Saturday 5 March 2011. The day 6 Billion Ways returned with yet more debate, discussion, art, film and performance. Rich Mix and four neighbouring venues were flooded by 1,700activists from across the UK, temporarily transformed into hubs of global justice as the world’s leading thinkers and campaigners knocked heads for a common solution.
The East End has always been the home of progressive social movements, witnessing Keir Hardie and the first steps of a fledgling Labour Party, exiled Jews orchestrating resistance, the defeat of Britain’s fascists, South American revolutionaries taking shelter but never giving up the fight. It’s this spirit that 6 Billion Ways looked to and drew from in facing the multiple crises that are before us: repression of democracy, exploitation of our natural resources and atmosphere, a financial crisis that deepens by the day. The list could go on.

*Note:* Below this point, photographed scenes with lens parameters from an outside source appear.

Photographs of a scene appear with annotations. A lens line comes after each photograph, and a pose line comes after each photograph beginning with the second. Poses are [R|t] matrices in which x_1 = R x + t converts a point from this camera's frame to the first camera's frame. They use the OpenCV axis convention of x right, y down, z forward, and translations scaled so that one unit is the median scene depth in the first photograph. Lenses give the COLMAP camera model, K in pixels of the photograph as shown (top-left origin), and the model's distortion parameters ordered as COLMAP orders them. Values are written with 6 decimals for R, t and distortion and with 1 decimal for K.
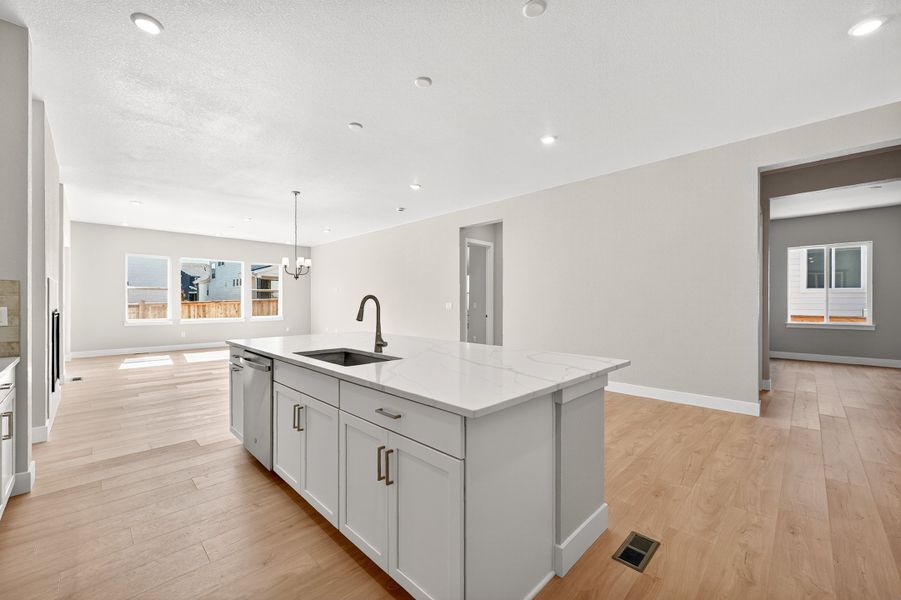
lens RADIAL K [[362.2, 0, 450.5], [0, 362.2, 300.0], [0, 0, 1]] dist [0.000082, 0.000028]
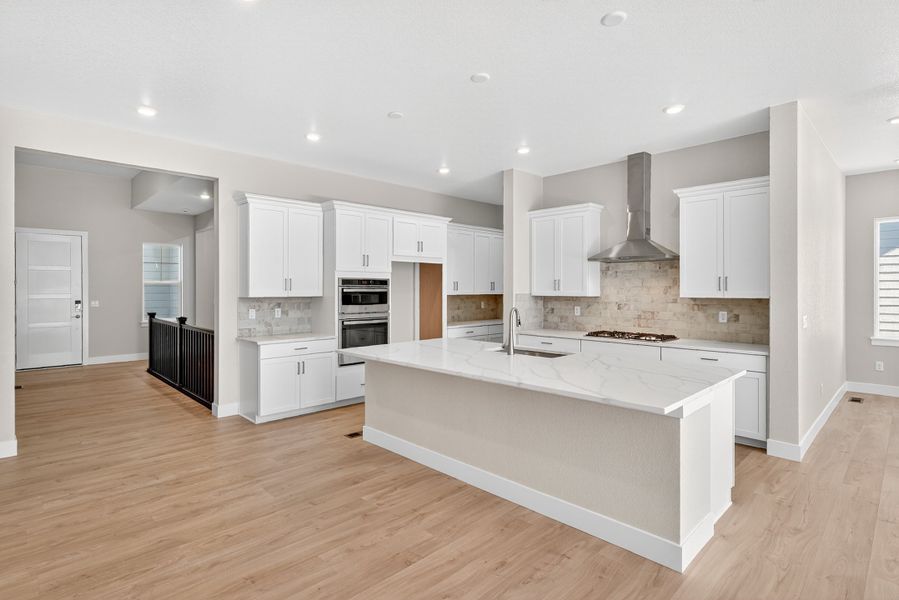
lens RADIAL K [[455.5, 0, 448.8], [0, 455.5, 291.2], [0, 0, 1]] dist [-0.000373, 0.000262]
pose [[-0.999847, 0.001191, 0.017478, -0.018223], [0.001202, 0.999999, 0.000647, -0.063523], [-0.017478, 0.000668, -0.999847, 2.231798]]
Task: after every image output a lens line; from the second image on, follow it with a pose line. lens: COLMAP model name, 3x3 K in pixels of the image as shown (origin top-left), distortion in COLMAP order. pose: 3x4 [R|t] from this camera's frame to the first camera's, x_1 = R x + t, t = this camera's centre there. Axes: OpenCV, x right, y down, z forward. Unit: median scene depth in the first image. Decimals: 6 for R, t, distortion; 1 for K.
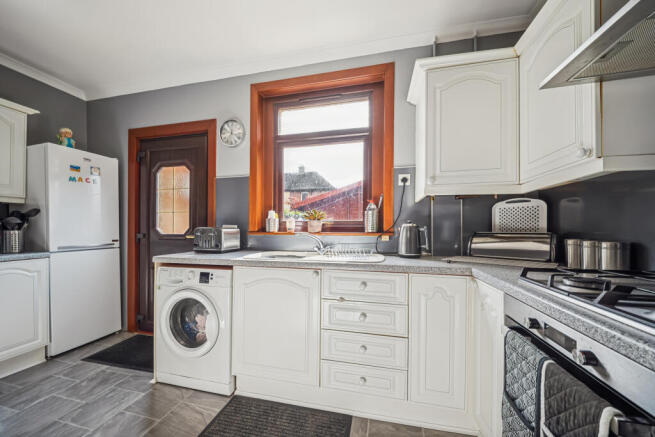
lens RADIAL K [[235.2, 0, 326.1], [0, 235.2, 230.8], [0, 0, 1]] dist [0.000013, 0.000015]
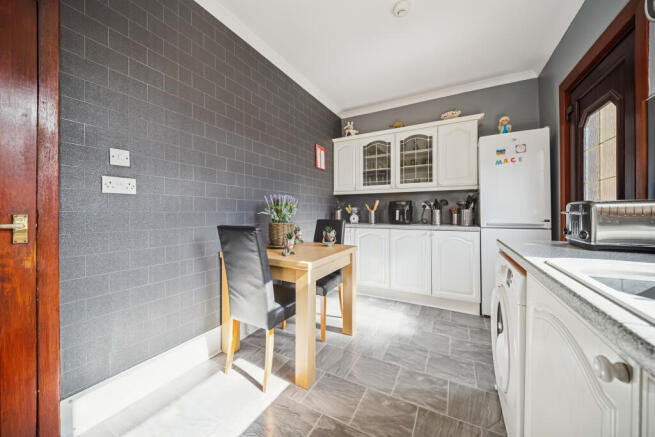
lens RADIAL K [[235.2, 0, 323.9], [0, 235.2, 210.5], [0, 0, 1]] dist [0.000013, 0.000015]
pose [[-0.256416, -0.002641, -0.966563, 0.189815], [-0.003559, 0.999992, -0.001788, 0.009411], [0.966560, 0.002981, -0.256424, 0.491825]]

Session after session, film after film, not just problems but also solutions were given the space and time to be discussed and debated.
Egyptian activist Gigi Ibrahim brought firsthand experience of what it was like in Tahrir square, Cairo, during the uprising, sharing not only the hope of a better future but the determination that was held by everyone present.
Bolivian ambassador to the UN, Pablo Solon, spoke to 250 people about the need for social participation in the climate debate and the dangerous direction international negotiations are currently taking. At last year’s climate talks in Cancún, Solon was the only person to speak out against the resulting agreement, refusing to ratify a document that would – in the eyes of his government – lead to genocide and ecocide. Remarkably, this was all done via video conferencing and a 20 ft projection.
Practical discussions around fighting the cuts brought grass roots campaigners Michael Chessum (National Campaign Against Fees and Cuts), Jim Cranshaw (Oxford Save our Services) and Anna Walker (UK Uncut) together to talk tactics and alternatives.
Other sessions on consumption, the BDS (Boycott, Divestment, Sanctions) campaign against Israel, the food crisis and endless other subjects achieved similar aims of bringing the debate to the fore and examining solutions. But the real motivation driving the organisers of 6 Billion Ways forward – ultimately what made the event so relevant – was the need to connect these issues. Each is important in its own right, but when examined together, as symptoms of the same problem, it’s possible to see the bigger picture, to identify the drivers and to build a movement that can collectively direct its energy towards tackling them. The prevalence of corporations and their interests over those of citizens emerged from each session; the attitude of governments towards free trade and economic growth at all costs, no matter what the consequence; the ease with which accountability is ignored. Missing in each crisis is a notion of justice, be it social, economic, political or environmental, and it was in the name of justice – global justice – that 6 Billion Ways was convened.
The final rally captured perfectly the spirit that grew throughout the day and the pressing need for action, for movement building and for the fight on our hands as we demand justice. Omar Barghouti, founder of the BDS movement in Palestine, sent shivers down the spine as he delivered the memorable lines “I wish you Egypt so you can, like the Tunisians, the Egyptians, the Libyans, the Bahrainis, the Yemenis, and certainly the Palestinians, shout, “No! We do not want to select the least wrong answer. We want another choice altogether that is not on your damned list.” Given the choice between slavery and death, we unequivocally opt for freedom and dignified life–no slavery, and no death.”
But what is needed now – what has been recognised across the world – is how we build on what we have achieved, how we capture the energy so evident in that hall and channel it; where can it best be used and how can we make that happen? The TUC ‘March for an Alternative’ was a start, and one 6 Billion Ways united behind, but we need to keep building, relying on those that took part and those that support the common cause to keep fighting – not just in the name of our individual interests and causes but for global justice and a, as Omar put so well, “It is time for all the people of this world, particularly the most exploited and downtrodden, to reassert our common humanity and reclaim control over our common destiny.”